*** Opening Data for processing ***

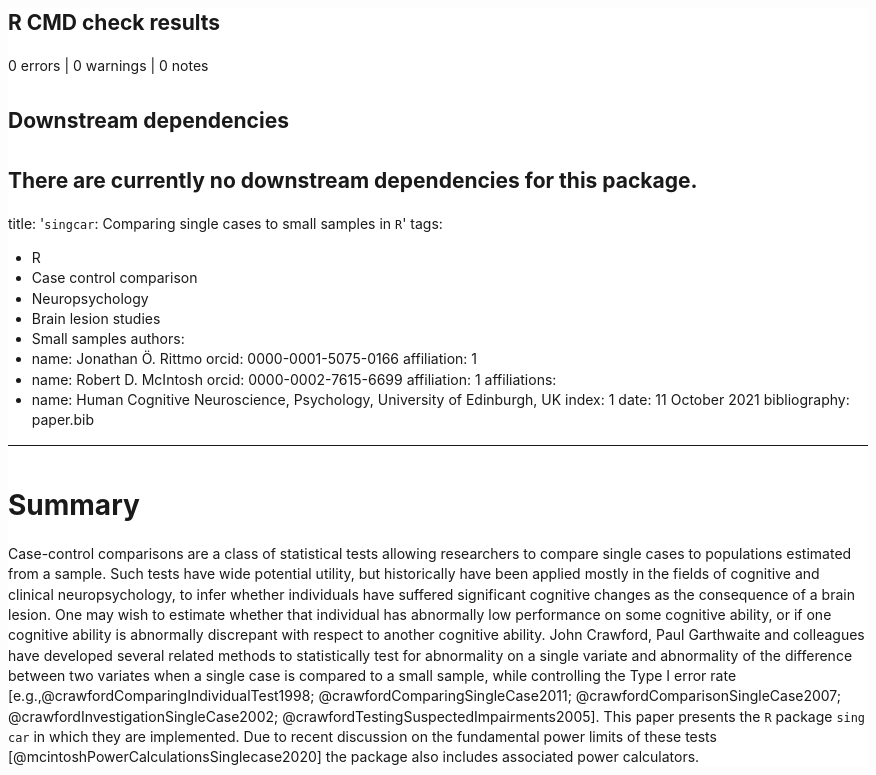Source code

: ## R CMD check results
0 errors | 0 warnings | 0 notes 

## Downstream dependencies
There are currently no downstream dependencies for this package.
---
title: '`singcar`: Comparing single cases to small samples in `R`'
tags:
  - R
  - Case control comparison
  - Neuropsychology
  - Brain lesion studies
  - Small samples
authors:
  - name: Jonathan Ö. Rittmo
    orcid: 0000-0001-5075-0166
    affiliation: 1
  - name: Robert D. McIntosh
    orcid: 0000-0002-7615-6699
    affiliation: 1
affiliations:
 - name: Human Cognitive Neuroscience, Psychology, University of Edinburgh, UK
   index: 1
date: 11 October 2021
bibliography: paper.bib

---

# Summary

Case-control comparisons are a class of statistical tests allowing researchers
to compare single cases to populations estimated from a sample. Such tests have
wide potential utility, but historically have been applied mostly in the fields
of cognitive and clinical neuropsychology, to infer whether individuals have
suffered significant cognitive changes as the consequence of a brain lesion. One
may wish to estimate whether that individual has abnormally low performance on
some cognitive ability, or if one cognitive ability is abnormally discrepant
with respect to another cognitive ability. John Crawford, Paul Garthwaite and
colleagues have developed several related methods to statistically test for
abnormality on a single variate and abnormality of the difference between two
variates when a single case is compared to a small sample, while controlling the
Type I error rate [e.g.,@crawfordComparingIndividualTest1998;
@crawfordComparingSingleCase2011; @crawfordComparisonSingleCase2007;
@crawfordInvestigationSingleCase2002; @crawfordTestingSuspectedImpairments2005].
This paper presents the `R` package `singcar` in which they are implemented. Due to recent discussion
on the fundamental power limits of these tests [@mcintoshPowerCalculationsSinglecase2020] the package also includes 
associated power calculators. 


[homepage]: https://www.contributor-covenant.org
[v2.1]: https://www.contributor-covenant.org/version/2/1/code_of_conduct.html
[Mozilla CoC]: https://github.com/mozilla/diversity
[FAQ]: https://www.contributor-covenant.org/faq
[translations]: https://www.contributor-covenant.org/translations
[repo]: https://github.com/jorittmo/singcar
[docs]: https://cran.r-project.org/web/packages/singcar/singcar.pdf
[issues]: https://github.com/jorittmo/singcar/issues
[new_issue]: https://github.com/jorittmo/singcar/issues/new
[email]: mailto:j.rittmo@gmail.com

*** Closing Data for processing ***

◆ Task prompt: Show each line in the records above that contains the word "tests". Case matters, so match only that exact capitalization.

◆ Solved exercise:
Case-control comparisons are a class of statistical tests allowing researchers
to compare single cases to populations estimated from a sample. Such tests have
on the fundamental power limits of these tests [@mcintoshPowerCalculationsSinglecase2020] the package also includes 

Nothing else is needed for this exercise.